Si parla del delitto di Garlasco a Chi l'ha visto, con l'intervista all'avvocato Massimo Lovati, legale di Andrea Sempio: ecco le sue parole
L’avvocato Massimo Lovati, ex legale di Andrea Sempio, è stato intervistato ieri sera da Chi l’ha visto, su Rai 3, in merito alle ultime novità riguardanti il delitto di Garlasco.
Per Lovati non c’è stata alcuna corruzione da parte di Giuseppe Sempio verso l’ex procuratore aggiunto di Pavia, Mario Venditti: “Ma assolutamente no. Non riesco neanche a capire come possa profilarsi un’accusa di questo genere nei confronti di quell’uomo lì. Aveva paura che il figlio venisse condannato all’ergastolo? Allora vuol dire che non credeva alle mie parole. Dissi subito che era un’indagine vuota, che praticamente non arrivava da nessuna parte, e di stare tranquilli tutti perché ci sarebbe stata un’archiviazione. Ma che problema c’è ad andare a corrompere?”.
Sul fatto che i genitori di Sempio avrebbero pagato gli avvocati 35.000 euro, Lovati precisa: “Eravamo in tre”, riferendosi ai tre avvocati, per poi aggiungere: “Questa indagine probabilmente è l’apripista di qualcos’altro, un grimaldello per arrivare a Clean 1, Clean 2, Clean 3, Clean 4”, ribadendo il concetto che “questa indagine sulla corruzione fa ridere”.
DELITTO DI GARLASCO, LOVATI: “MAI SOLDI DA SEMPIO A VENDITTI”
Lovati ha proseguito: “Per me i soldi a Venditti non sono mai pervenuti. Certi dicono che magari c’è solo un millantato credito da parte di qualcun altro che gli ha fatto credere che si è fatto dare questi soldi approfittando dell’ignoranza del personaggio o dei personaggi. Però io non posso dare né indizi né prove di questa cosa.”
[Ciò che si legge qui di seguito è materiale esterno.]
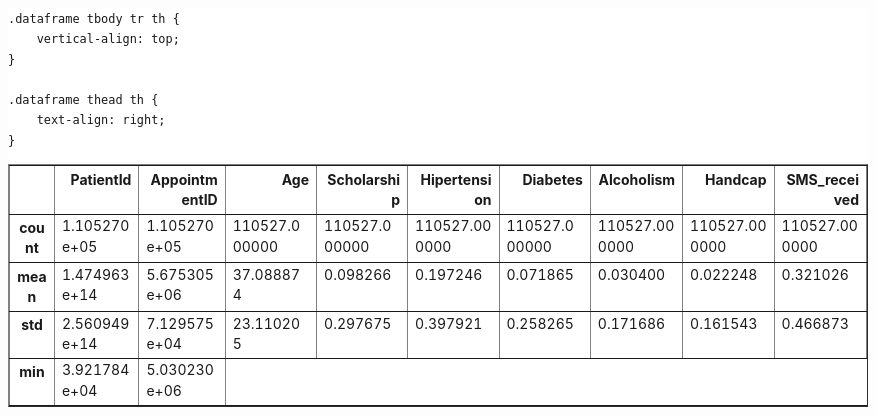     .dataframe tbody tr th {
        vertical-align: top;
    }

    .dataframe thead th {
        text-align: right;
    }
</style>
<table border="1" class="dataframe">
  <thead>
    <tr style="text-align: right;">
      <th></th>
      <th>PatientId</th>
      <th>AppointmentID</th>
      <th>Age</th>
      <th>Scholarship</th>
      <th>Hipertension</th>
      <th>Diabetes</th>
      <th>Alcoholism</th>
      <th>Handcap</th>
      <th>SMS_received</th>
    </tr>
  </thead>
  <tbody>
    <tr>
      <th>count</th>
      <td>1.105270e+05</td>
      <td>1.105270e+05</td>
      <td>110527.000000</td>
      <td>110527.000000</td>
      <td>110527.000000</td>
      <td>110527.000000</td>
      <td>110527.000000</td>
      <td>110527.000000</td>
      <td>110527.000000</td>
    </tr>
    <tr>
      <th>mean</th>
      <td>1.474963e+14</td>
      <td>5.675305e+06</td>
      <td>37.088874</td>
      <td>0.098266</td>
      <td>0.197246</td>
      <td>0.071865</td>
      <td>0.030400</td>
      <td>0.022248</td>
      <td>0.321026</td>
    </tr>
    <tr>
      <th>std</th>
      <td>2.560949e+14</td>
      <td>7.129575e+04</td>
      <td>23.110205</td>
      <td>0.297675</td>
      <td>0.397921</td>
      <td>0.258265</td>
      <td>0.171686</td>
      <td>0.161543</td>
      <td>0.466873</td>
    </tr>
    <tr>
      <th>min</th>
      <td>3.921784e+04</td>
      <td>5.030230e+06</td>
Lovati poi precisa: “Io non ho mai chiesto una lira, io andavo a ritirare la mia parte che veniva consegnata allo studio Soldani su richiesta dell’avvocato Soldani. Io non ho mai chiesto niente. Quanto ho ritirato? Più o meno avevo ritirato 15-16.000 euro. Soldani e Grassi? Penso altrettanto, perché basta dividere per tre e la matematica non è un’opinione. Hanno preso i soldi? Io non li ho visti. L’avvocato Soldani faceva la richiesta. Questi partivano da Garlasco, andavano a portare la busta. Dopodiché mi telefonava Soldani, io andavo a prendere la mia parte. Le dirò di più: era inteso che la fatturazione la facesse lui”, riferendosi a Soldani.
DELITTO DI GARLASCO, LOVATI: “MA QUALE CORRUZIONE?”
Di nuovo sul rischio corruzione, e sull’ipotesi che magari questi soldi li abbia portati proprio Lovati a Venditti: “Ma quale corruzione? Se me li son tenuti io per la mia opera professionale, che corruzione? Devo essere pagato? Ma scherziamo davvero. Mi hanno dato 15/16.000 per tutto il lavoro che ho fatto, ho tre faldoni di roba, devo andare a portarli a Venditti? Ma scherziamo davvero? Diamo i numeri proprio.” E ancora: “Soldani e Grassi forse non vogliono ammettere di averli presi? Non posso naturalmente inserirmi in questo discorso. Io dico la mia verità, poi loro non so, si arrangeranno. Io non ho mai chiesto un soldo perché ci pensava Soldani. Sto scaricando sul collega? No, sto dicendo la verità.”
Sul suo rapporto con Venditti: “Non avevo alcun rapporto, solo conoscenza personale. L’ho visto in tribuna una volta all’ippodromo di San Siro. Intercettazioni su di me? Ma stiamo scherzando.” Quindi ha concluso: “Tornerei a fare l’avvocato di Sempio? Certo, sarebbe una rivincita notevole per me e per lui anche”, chiosando che “verrà prosciolto” per i fatti di Garlasco.
Per Lovati quindi, l’indagine attuale potrebbe non andare ad intaccare minimamente la vicenda su Garlasco e l’omicidio di Chiara Poggi, una sensazione che in molti stanno avendo: vedremo se ancora una volta le previsioni del noto penalista saranno azzeccate o meno. Fino ad oggi, ricordiamo, sono stati indagati per corruzione Mario Venditti e Giuseppe Sempio: quest’ultimo sarebbe – per chi indaga a Brescia – il corruttore mentre il primo il corrotto, due accuse gravissime che vengono rimandate al mittente dai diretti interessati.